Solved – Does Akaike information criterion penalize model complexity any more than is necessary to avoid overfitting

model selection

The AIC penalizes complex models. Obviously a certain penalty for complex models is necessary to avoid overfitting of statistical models: otherwise we would favour a model which is simply a copy of the data itself, and that would tell us nothing.

Does the AIC penalize complexity any more than is strictly necessary to avoid this occurance, however?

Edit:

As an example of what I mean, wiki page for Occam's Razor references a textbook showing that a presumption in favour of simpler models is not required in Bayesian stats:

There have also been other attempts to derive Occam's Razor from probability theory, including notable attempts made by Harold Jeffreys and E. T. Jaynes. The probabilistic (Bayesian) basis for Occam's Razor is elaborated by David J. C. MacKay in chapter 28 of his book Information Theory, Inference, and Learning Algorithms,[32] where he emphasises that a prior bias in favour of simpler models is not required.

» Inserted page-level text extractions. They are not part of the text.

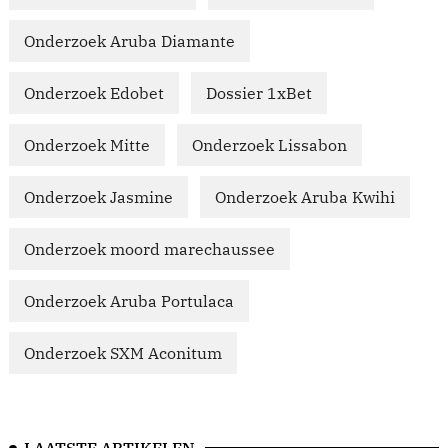
Onderzoek Aruba Diamante
Onderzoek Edobet
Dossier 1xBet
Onderzoek Mitte
Onderzoek Lissabon
Onderzoek Jasmine
Onderzoek Aruba Kwihi
Onderzoek moord marechaussee
Onderzoek Aruba Portulaca
Onderzoek SXM Aconitum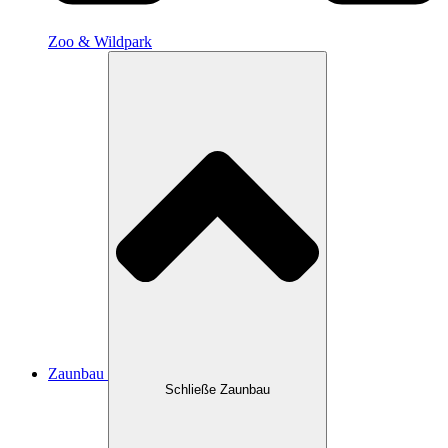
Zoo & Wildpark
Zaunbau
Schließe Zaunbau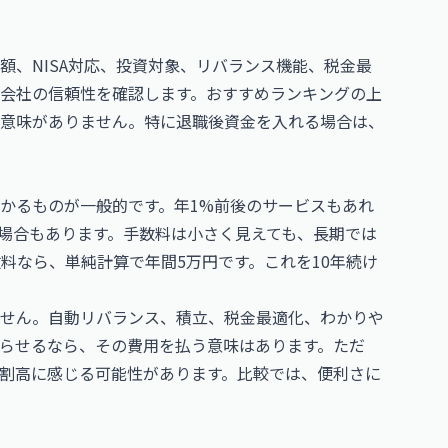
額、NISA対応、投資対象、リバランス機能、税金最
会社の信頼性を確認します。おすすめランキングの上
意味がありません。特に退職後資金を入れる場合は、
かるものが一般的です。年1%前後のサービスもあれ
る場合もあります。手数料は小さく見えても、長期では
数料なら、単純計算で年間5万円です。これを10年続け
せん。自動リバランス、積立、税金最適化、わかりや
らせるなら、その費用を払う意味はあります。ただ
割高に感じる可能性があります。比較では、便利さに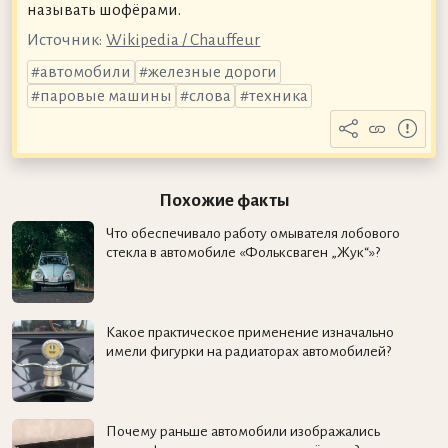
называть шофёрами.
Источник:
Wikipedia / Chauffeur
автомобили
железные дороги
паровые машины
слова
техника
Похожие факты
Что обеспечивало работу омывателя лобового
стекла в автомобиле «Фольксваген „Жук“»?
Какое практическое применение изначально
имели фигурки на радиаторах автомобилей?
Почему раньше автомобили изображались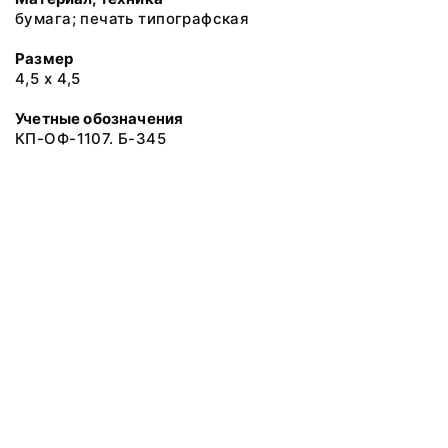
бумага; печать типографская
Размер
4,5 х 4,5
Учетные обозначения
КП-ОФ-1107. Б-345
© 2019 Музеи Сахалинской области
Все права защищены.
Условия использования материалов сайта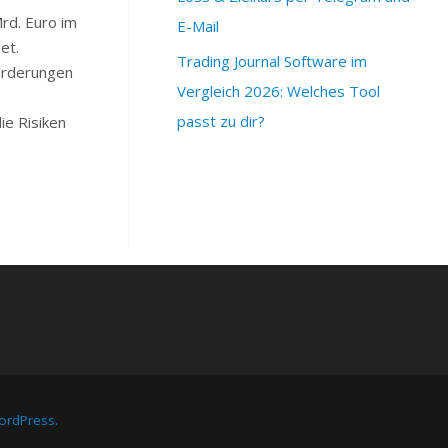
rd. Euro im
E-Mail
et.
Trading Journal Software im
forderungen
Vergleich 2026: Welches Tool
passt zu dir?
e Risiken
rdPress.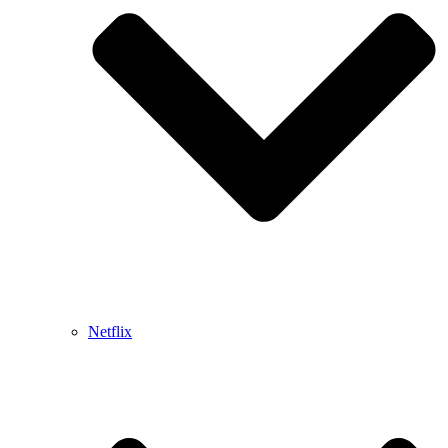
Netflix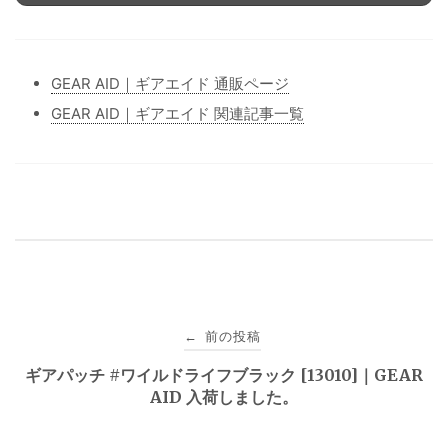
GEAR AID｜ギアエイド 通販ページ
GEAR AID｜ギアエイド 関連記事一覧
投
前の投稿
←
稿
ギアパッチ #ワイルドライフブラック [13010]｜GEAR
AID 入荷しました。
ナ
ビ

Is the AIC merely reflecting the frequentist equivalent of the same effect, or does it favour simplicity over and above that?

Best Answer

As Marc stated, this question depends on how you define more than strictly necessary. It may also depend on what you mean by overfitting. If you mean selecting a model that contains parameters that are not in the "true" model, then the penalty is correct asymptotically. There is a corrected version of AIC for smaller samples, but if you have small sample sizes you may want to run simulations based on what your goal is for your model to determine the best approach. This paper provides a pretty readable discussion of AIC and BIC for model selection: http://www.sortie-nd.org/lme/Statistical%20Papers/Burnham_and_Anderson_2004_Multimodel_Inference.pdf

If you mean overfitting in the sense that your out of sample predictions are worse than optimal, then AIC may or may not penalize appropriately. From Applied Econometric Time Series by Enders: "forecasts using overly parsimonious models with little parameter uncertainty can provide better forecasts than models consistent with the actual data-generating process."